“Yes, Virginia, Republicans continue to threaten Social Security benefits and eligibility”

Democrats push back on all GOP plans that cut Social Security and Medicare benefits


DonkeyHotey (Flickr)

Republican Party “Elephant”

Nicole White, Reporter

During President’s Biden State of the Union Address in Feb. he implied that Republicans are advocating for cuts to Medicare and Social Security and that some GOP members included these proposals in negotiations on raising the debt ceiling.

Some Republicans reproached Biden for this during the speech, but Biden responded by saying,

“Anybody who doubts it, contact my office. I’ll give you a copy of their proposals,” he said.

Republicans have previously proposed cuts to both Social Security and Medicare benefits. And at the center of the latest debate over federal “entitlement” programs, Sen. Rick Scott (R-Fla.) called for all federal legislation to sunset after five years as part of an effort to curb government spending.

“All federal legislation sunsets in 5 years, if a law is worth keeping, Congress can pass it again,” the document reportedly said.

This has been a recurring theme for the GOP—go to the throat of Social Security and Medicare benefits in an attempt to curb government spending and debt.

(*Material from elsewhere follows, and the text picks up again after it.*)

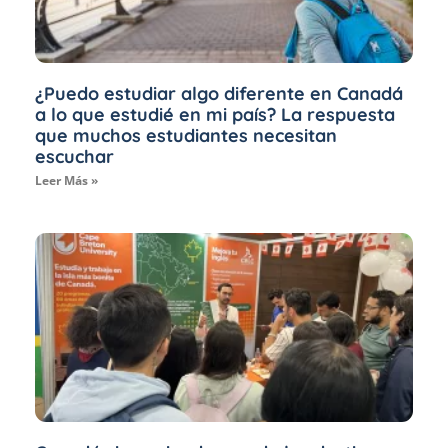
¿Puedo estudiar algo diferente en Canadá
a lo que estudié en mi país? La respuesta
que muchos estudiantes necesitan
escuchar
Leer Más »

Even former Vice President Mike Pence, who is considering a run for the White House in 2024 has said “a conversation needs to be had about reforming Social Security.”

Pence like other Republicans before him, recalled the very unpopular notion of “privatization” of Social Security by suggesting that the U.S. government allow young Americans to put part of the Social Security withholdings into a private savings account overseen by the government, a proposal that has been met with widespread disapproval.

Some Republicans go even farther than Scott or Pence in their desire to “reform” Social Security and Medicare benefits.

Reportedly, Sen. Mike Lee (R-Utah)—when he initially ran for Senate in 2010 called for the complete elimination of Social Security.

Republicans have periodically raised the possibility of cutting or privatizing Social Security.

Previous budget negotiations have seen Republicans proposing an increase to the eligibility age of Social Security age to 70 and other plans—it will remain to be seen whether current GOP strategies continue to include this or similar calls for reductions to Social Security even though Social Security enjoys more than 90% support among Democrats, Republicans and Independents according to a 2020 AARP survey.

As recent as November, Senate Minority Whip John Thune declared that Social Security and Medicare benefits should be slashed. After narrowly winning back the House in November, top Republicans in that chamber initially said they planned to use the upcoming debt ceiling negotiations to cut spending on Social Security by raising the retirement age.

“Republicans will cut taxes for the mega-rich and well-connected while holding our economy hostage to force cuts to vital programs American families rely on,” Democratic Rep. Brendan Boyle of Pennsylvania said last month.